(Data to process)
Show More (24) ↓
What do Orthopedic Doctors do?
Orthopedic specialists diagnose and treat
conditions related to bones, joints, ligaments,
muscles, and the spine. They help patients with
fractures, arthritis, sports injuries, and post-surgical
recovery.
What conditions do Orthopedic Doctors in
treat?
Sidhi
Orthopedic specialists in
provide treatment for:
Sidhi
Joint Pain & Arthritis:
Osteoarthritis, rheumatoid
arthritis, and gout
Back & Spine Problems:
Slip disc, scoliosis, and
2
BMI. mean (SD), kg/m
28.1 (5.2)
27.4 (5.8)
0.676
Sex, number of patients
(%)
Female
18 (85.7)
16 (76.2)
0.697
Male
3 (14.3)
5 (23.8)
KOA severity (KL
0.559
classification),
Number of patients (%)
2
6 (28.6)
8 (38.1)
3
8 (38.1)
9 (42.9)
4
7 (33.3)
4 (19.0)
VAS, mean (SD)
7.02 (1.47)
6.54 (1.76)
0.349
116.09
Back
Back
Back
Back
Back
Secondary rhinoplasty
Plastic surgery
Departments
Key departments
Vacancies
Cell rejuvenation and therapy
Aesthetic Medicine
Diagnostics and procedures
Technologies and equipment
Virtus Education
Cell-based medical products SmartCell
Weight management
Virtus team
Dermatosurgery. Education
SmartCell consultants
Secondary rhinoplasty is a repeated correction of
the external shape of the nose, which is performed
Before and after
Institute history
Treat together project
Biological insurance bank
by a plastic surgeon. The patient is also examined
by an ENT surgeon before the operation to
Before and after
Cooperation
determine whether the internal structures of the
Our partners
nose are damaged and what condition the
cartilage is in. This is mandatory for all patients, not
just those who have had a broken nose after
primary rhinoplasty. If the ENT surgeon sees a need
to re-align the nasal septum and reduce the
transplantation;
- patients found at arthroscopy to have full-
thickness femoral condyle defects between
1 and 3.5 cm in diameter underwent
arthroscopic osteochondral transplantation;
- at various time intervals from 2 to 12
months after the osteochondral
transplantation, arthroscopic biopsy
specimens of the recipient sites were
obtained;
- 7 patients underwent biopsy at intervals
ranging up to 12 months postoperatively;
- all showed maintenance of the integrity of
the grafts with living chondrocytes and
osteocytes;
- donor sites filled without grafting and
(End Data to process)
(Data to process)
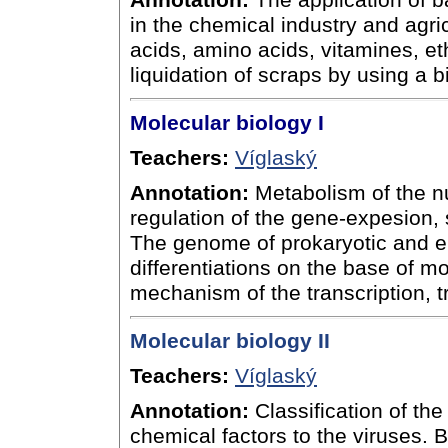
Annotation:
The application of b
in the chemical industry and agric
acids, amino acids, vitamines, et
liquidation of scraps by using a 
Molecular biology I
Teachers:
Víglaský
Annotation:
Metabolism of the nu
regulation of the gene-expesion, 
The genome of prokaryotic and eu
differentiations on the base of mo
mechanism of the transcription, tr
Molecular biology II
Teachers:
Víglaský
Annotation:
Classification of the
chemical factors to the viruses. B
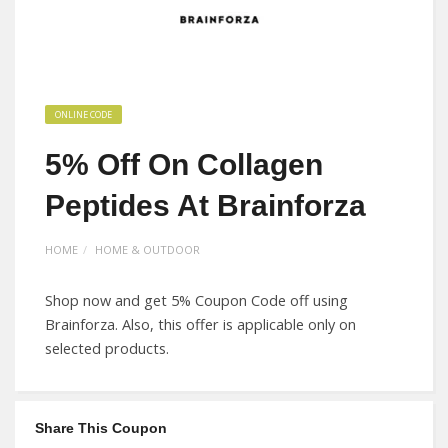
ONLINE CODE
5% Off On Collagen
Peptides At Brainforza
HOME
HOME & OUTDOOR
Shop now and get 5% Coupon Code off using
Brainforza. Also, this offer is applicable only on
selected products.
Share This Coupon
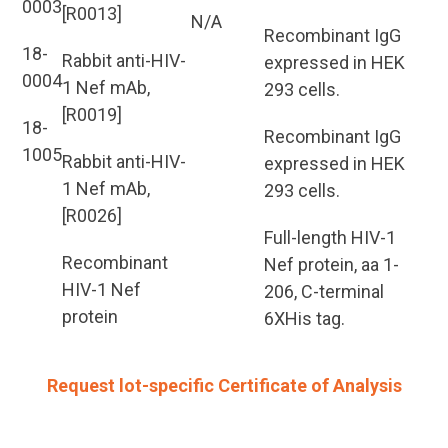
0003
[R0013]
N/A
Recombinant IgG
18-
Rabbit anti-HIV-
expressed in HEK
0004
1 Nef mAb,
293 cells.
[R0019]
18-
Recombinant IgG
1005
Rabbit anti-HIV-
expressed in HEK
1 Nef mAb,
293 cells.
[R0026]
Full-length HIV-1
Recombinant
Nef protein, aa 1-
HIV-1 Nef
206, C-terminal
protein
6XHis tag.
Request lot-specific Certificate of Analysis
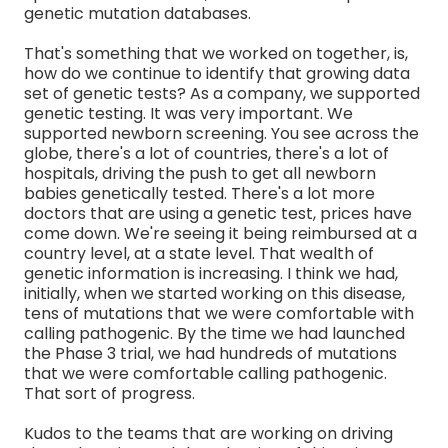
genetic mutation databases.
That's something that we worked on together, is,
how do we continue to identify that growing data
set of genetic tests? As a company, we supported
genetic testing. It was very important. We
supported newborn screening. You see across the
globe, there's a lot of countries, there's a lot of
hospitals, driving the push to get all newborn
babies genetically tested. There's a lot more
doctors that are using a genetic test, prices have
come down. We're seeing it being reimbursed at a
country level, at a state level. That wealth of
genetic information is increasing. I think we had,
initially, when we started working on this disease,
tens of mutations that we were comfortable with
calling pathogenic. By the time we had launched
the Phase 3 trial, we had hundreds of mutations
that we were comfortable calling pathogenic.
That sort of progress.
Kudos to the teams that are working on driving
(End Data to process)
== Task details ==
What is needed is an exact copy of the lines above, from the one containing "Number of patients (%)" through the one containing "- donor sites filled without grafting and", with nothing added.

== Exercise result ==
Number of patients (%)
2
6 (28.6)
8 (38.1)
3
8 (38.1)
9 (42.9)
4
7 (33.3)
4 (19.0)
VAS, mean (SD)
7.02 (1.47)
6.54 (1.76)
0.349
116.09
Back
Back
Back
Back
Back
Secondary rhinoplasty
Plastic surgery
Departments
Key departments
Vacancies
Cell rejuvenation and therapy
Aesthetic Medicine
Diagnostics and procedures
Technologies and equipment
Virtus Education
Cell-based medical products SmartCell
Weight management
Virtus team
Dermatosurgery. Education
SmartCell consultants
Secondary rhinoplasty is a repeated correction of
the external shape of the nose, which is performed
Before and after
Institute history
Treat together project
Biological insurance bank
by a plastic surgeon. The patient is also examined
by an ENT surgeon before the operation to
Before and after
Cooperation
determine whether the internal structures of the
Our partners
nose are damaged and what condition the
cartilage is in. This is mandatory for all patients, not
just those who have had a broken nose after
primary rhinoplasty. If the ENT surgeon sees a need
to re-align the nasal septum and reduce the
transplantation;
- patients found at arthroscopy to have full-
thickness femoral condyle defects between
1 and 3.5 cm in diameter underwent
arthroscopic osteochondral transplantation;
- at various time intervals from 2 to 12
months after the osteochondral
transplantation, arthroscopic biopsy
specimens of the recipient sites were
obtained;
- 7 patients underwent biopsy at intervals
ranging up to 12 months postoperatively;
- all showed maintenance of the integrity of
the grafts with living chondrocytes and
osteocytes;
- donor sites filled without grafting and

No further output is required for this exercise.